Reputation: 674
I have a list called:
word_list_pet_image = [['beagle', '01125.jpg'], ['saint', 'bernard', '08010.jpg']]
There is more data in this list but I kept it short. I am trying to iterate through this list and check to see if the word is only alphabetical characters if this is true append the word to a new list called
pet_labels = []
So far I have:
word_list_pet_image = []
for word in low_pet_image:
word_list_pet_image.append(word.split("_"))
for word in word_list_pet_image:
if word.isalpha():
pet_labels.append(word)
print(pet_labels)
For example I am trying to put the word beagle
into the list pet_labels, but skip 01125.jpg
. see below.
pet_labels = ['beagles', 'Saint Bernard']

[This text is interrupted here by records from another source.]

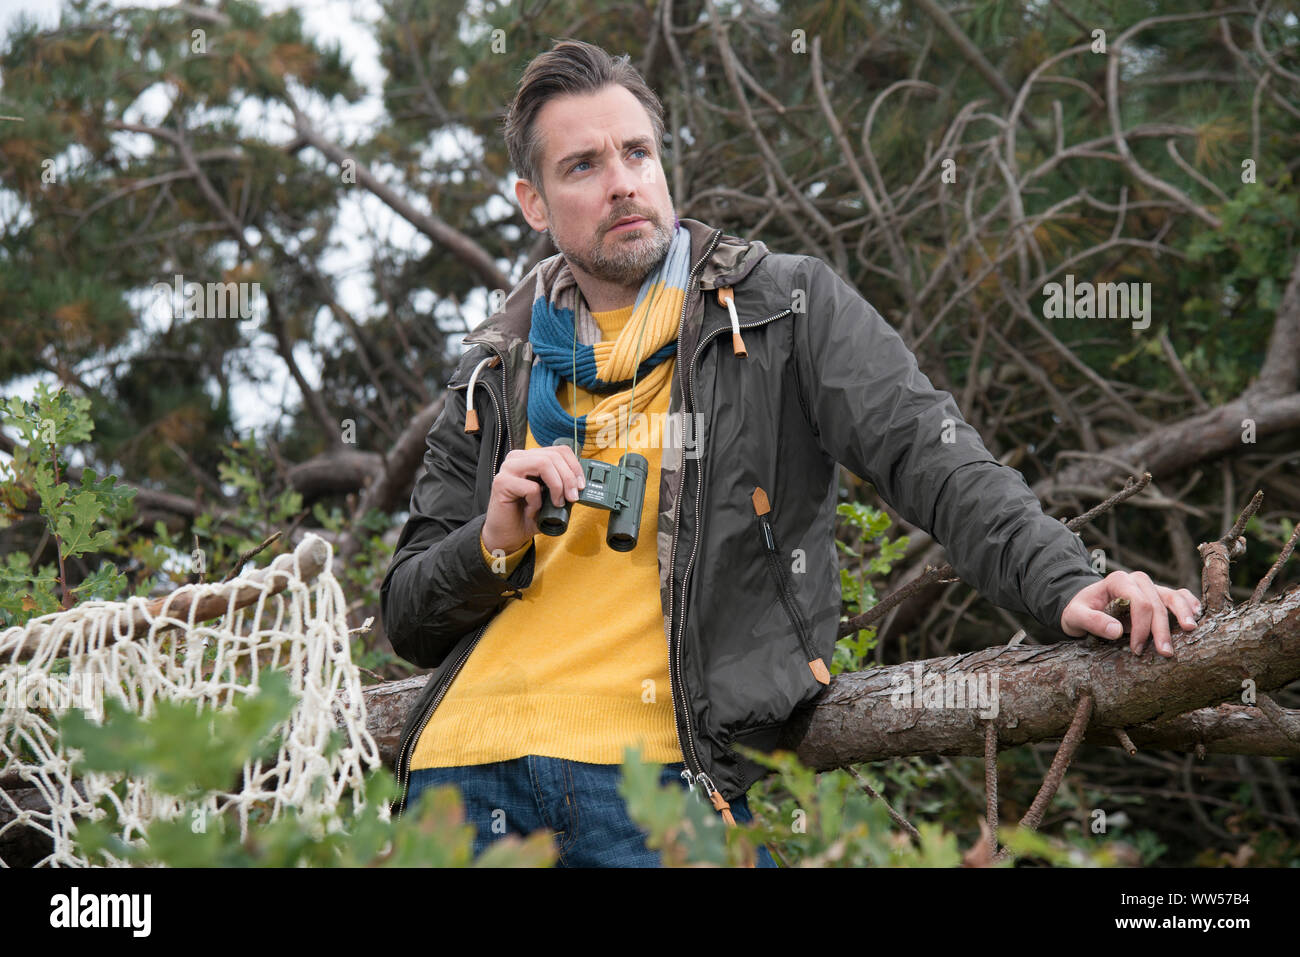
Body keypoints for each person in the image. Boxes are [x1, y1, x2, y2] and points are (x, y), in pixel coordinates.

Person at [379, 38, 1202, 868]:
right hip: (459, 779)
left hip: (653, 778)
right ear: (533, 201)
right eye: (583, 166)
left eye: (637, 152)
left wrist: (1066, 579)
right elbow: (407, 612)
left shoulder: (781, 307)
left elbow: (935, 457)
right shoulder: (496, 363)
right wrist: (492, 543)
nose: (623, 182)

I am getting a atributeError
AtributeError: 'list' object has no attribute 'isalpha'
I am sure it has to do with me not iterating through the list properly.
Upvotes: 3
Views: 94
Reputation: 71610
word_list = [['beagle', '01125.jpg'], ['saint', 'bernard', '08010.jpg']]

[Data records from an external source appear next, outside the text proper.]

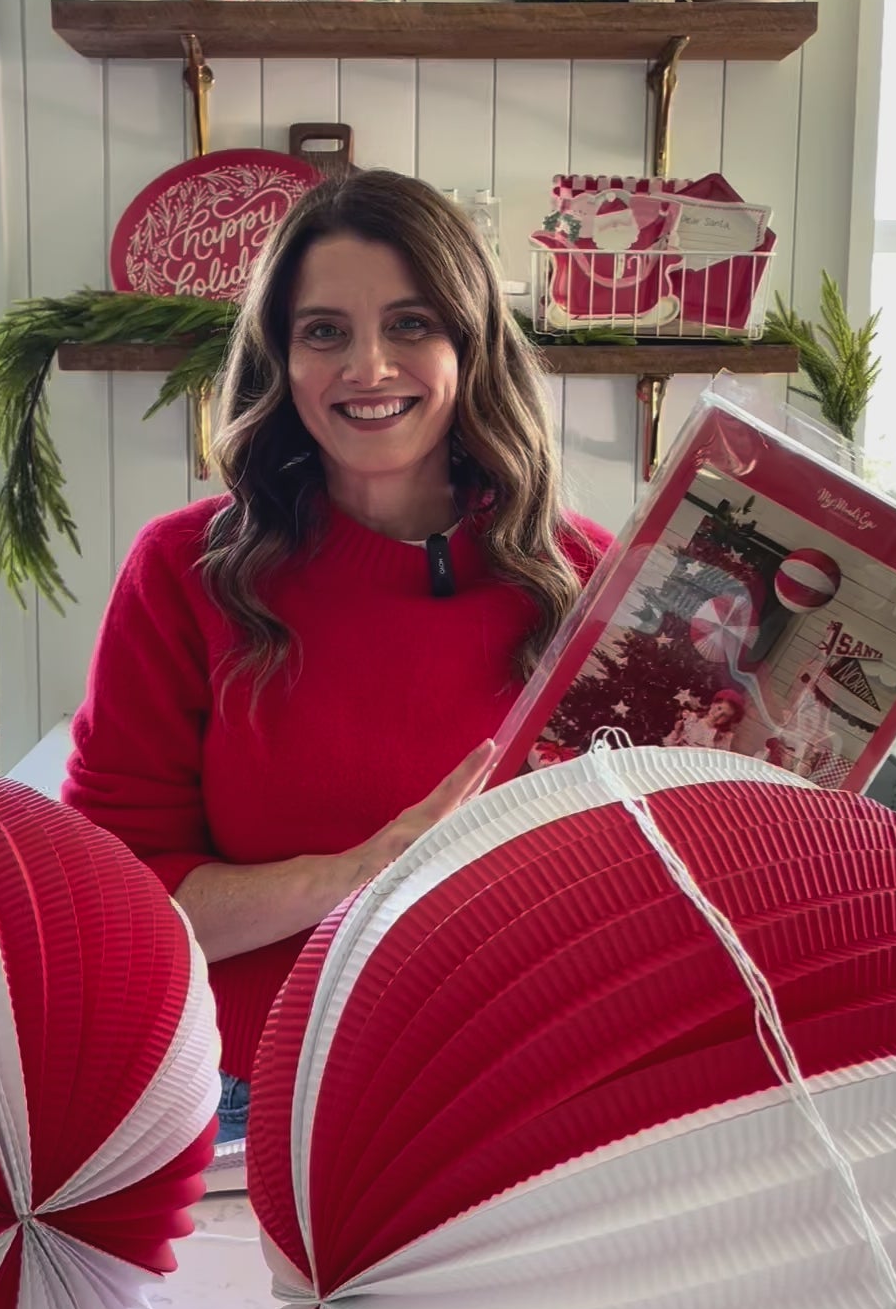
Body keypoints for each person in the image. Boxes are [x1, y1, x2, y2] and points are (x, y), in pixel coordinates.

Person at [63, 170, 610, 1141]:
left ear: (471, 347)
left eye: (411, 324)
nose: (367, 366)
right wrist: (368, 869)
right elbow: (115, 902)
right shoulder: (185, 573)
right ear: (280, 360)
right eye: (324, 331)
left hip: (520, 1098)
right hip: (247, 1102)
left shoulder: (587, 580)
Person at [663, 688, 746, 751]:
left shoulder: (724, 737)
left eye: (724, 715)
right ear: (713, 704)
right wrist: (677, 732)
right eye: (719, 708)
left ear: (729, 720)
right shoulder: (693, 719)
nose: (718, 715)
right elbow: (668, 745)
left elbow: (720, 760)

Why not list comprehension
(only if non-all alphabetical letters element is always at last):
pet_labels = [' '.join(l[:-1]) for l in word_list]
Upvotes: 1
Reputation: 3195
It looks like you are trying to join alphabetical words in each sublist. A list comprehension would be effective here.

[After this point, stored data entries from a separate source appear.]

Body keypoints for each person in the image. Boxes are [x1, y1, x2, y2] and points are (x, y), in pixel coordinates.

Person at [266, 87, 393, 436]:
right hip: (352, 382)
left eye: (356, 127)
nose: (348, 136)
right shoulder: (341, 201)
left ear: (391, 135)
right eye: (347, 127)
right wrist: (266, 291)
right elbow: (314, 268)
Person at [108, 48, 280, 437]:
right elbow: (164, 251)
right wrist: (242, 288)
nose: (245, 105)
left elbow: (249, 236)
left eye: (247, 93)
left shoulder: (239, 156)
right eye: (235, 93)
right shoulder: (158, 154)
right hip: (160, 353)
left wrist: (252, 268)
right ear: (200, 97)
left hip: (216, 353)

word_list = [['beagle', '01125.jpg'], ['saint', 'bernard', '08010.jpg']]
pet_labels = [' '.join(w for w in l if w.isalpha()) for l in word_list]
>>> ['beagle', 'saint bernard']
Upvotes: 3
Reputation: 632
You have lists of lists, so the brute force method would be to nest loops. like:
for pair in word_list_pet_image:
for word in pair:
if word.isalpha():
#append to list
Another option might be single for loop, but then slicing it:
for word in word_list_pet_image:
if word[0].isalpha():
#append to list
Upvotes: 1
Reputation: 33351
word_list_pet_image.append(word.split("_"))
.split()
returns lists, so word_list_pet_image
itself contains lists, not plain words.